■ Assignment:
Look below for the line that contains "Mental Therapy", then copy it and each following line exactly, through and including the line that contains "Porter is M.D. in".
_ _ _ _
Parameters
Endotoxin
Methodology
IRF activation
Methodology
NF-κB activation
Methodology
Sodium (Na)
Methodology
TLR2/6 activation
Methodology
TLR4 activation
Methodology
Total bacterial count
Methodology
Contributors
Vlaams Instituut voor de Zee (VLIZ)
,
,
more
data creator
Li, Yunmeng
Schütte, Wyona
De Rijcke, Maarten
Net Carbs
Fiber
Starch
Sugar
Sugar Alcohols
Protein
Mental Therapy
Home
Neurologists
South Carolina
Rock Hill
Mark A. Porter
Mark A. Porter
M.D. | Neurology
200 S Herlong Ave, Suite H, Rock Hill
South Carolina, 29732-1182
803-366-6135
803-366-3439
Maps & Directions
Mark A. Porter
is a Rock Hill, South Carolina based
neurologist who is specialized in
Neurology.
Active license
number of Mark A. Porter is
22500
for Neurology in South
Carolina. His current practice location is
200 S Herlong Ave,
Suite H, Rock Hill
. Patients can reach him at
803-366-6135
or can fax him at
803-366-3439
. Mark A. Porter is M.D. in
_ _ _ _
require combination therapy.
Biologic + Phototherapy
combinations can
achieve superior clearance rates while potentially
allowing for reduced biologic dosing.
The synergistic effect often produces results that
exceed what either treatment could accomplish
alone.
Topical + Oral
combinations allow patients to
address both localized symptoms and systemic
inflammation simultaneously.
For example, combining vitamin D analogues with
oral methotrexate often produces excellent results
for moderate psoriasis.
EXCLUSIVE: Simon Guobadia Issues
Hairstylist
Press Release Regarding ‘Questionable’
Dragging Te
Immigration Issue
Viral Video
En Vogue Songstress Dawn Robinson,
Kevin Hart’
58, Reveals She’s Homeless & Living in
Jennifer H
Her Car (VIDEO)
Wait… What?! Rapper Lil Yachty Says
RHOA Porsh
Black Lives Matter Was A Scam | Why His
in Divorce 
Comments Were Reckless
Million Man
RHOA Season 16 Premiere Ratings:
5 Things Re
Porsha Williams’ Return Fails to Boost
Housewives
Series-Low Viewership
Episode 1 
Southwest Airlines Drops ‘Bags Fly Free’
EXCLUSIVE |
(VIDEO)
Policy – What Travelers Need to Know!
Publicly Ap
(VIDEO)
_ _ _ _
■ Task response:
Mental Therapy
Home
Neurologists
South Carolina
Rock Hill
Mark A. Porter
Mark A. Porter
M.D. | Neurology
200 S Herlong Ave, Suite H, Rock Hill
South Carolina, 29732-1182
803-366-6135
803-366-3439
Maps & Directions
Mark A. Porter
is a Rock Hill, South Carolina based
neurologist who is specialized in
Neurology.
Active license
number of Mark A. Porter is
22500
for Neurology in South
Carolina. His current practice location is
200 S Herlong Ave,
Suite H, Rock Hill
. Patients can reach him at
803-366-6135
or can fax him at
803-366-3439
. Mark A. Porter is M.D. in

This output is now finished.